Parler des autres, quelle joie !
Fouiller dans leur passé, leurs affaires de
famille, dans leur situation de fortune, quelle
volupté ! Critiquer leur caractère,
leur toilette, leur langage, leur manière de
vivre, leur femme, leur mari, leur
salon, leur chien, leurs poules,
quel agrément sans lequel la vie serait bien
fade !
On n'a qu'à se laisser aller, les
langues marchent toutes seules. Que c'est commode !

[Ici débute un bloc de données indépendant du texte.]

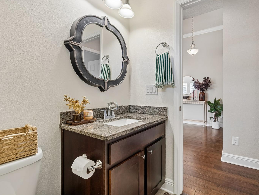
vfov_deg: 74.7
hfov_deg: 90.7
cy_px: 94
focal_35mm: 17
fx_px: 127
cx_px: 143
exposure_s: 1/4
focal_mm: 10
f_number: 7.1
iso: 100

De temps en temps, un crime hideux où un
scandale de moeurs, vient rompre le silence, comme
une pierre dans une mare à
grenouilles.
Ce sommeil de l'âme et de la
conscience a. parfois, des réveils
terribles. Pour un instant, les gens se
demandent
- D'où vient cette corruption ?
Comment un tel drame a-t-il pu se concevoir et
s'exécuter dans notre paisible ville ? De
quel droit quelques exaltés viennent-ils
troubler notre quiétude, par un tel tapage
?
Pendant une semaine, les langues ne
s'accordent aucun repos ; puis, graduellement,
l'allure se ralentit, s'arrête..., et Meirage
dort de nouveau.
Une pensée, hante le chrétien
sincère, en constatant cet état de
choses. C'est celle du Christ-Rédempteur,
regardant un jour les foules qui l'entouraient et
qui, ému d'une compassion profonde, en son
coeur de Dieu, les compara à « des
brebis qui n'ont point de berger ».
Car, si elles dorment, ces âmes,
c'est. que nulle voix amie n'est venue leur crier
de s'éveiller ; si elles s'avancent,
aveuglées, au-devant de
l'Éternité, c'est qu'on a mis devant
la porte, un voile impénétrable qui
leur en cache l'horreur ou la beauté.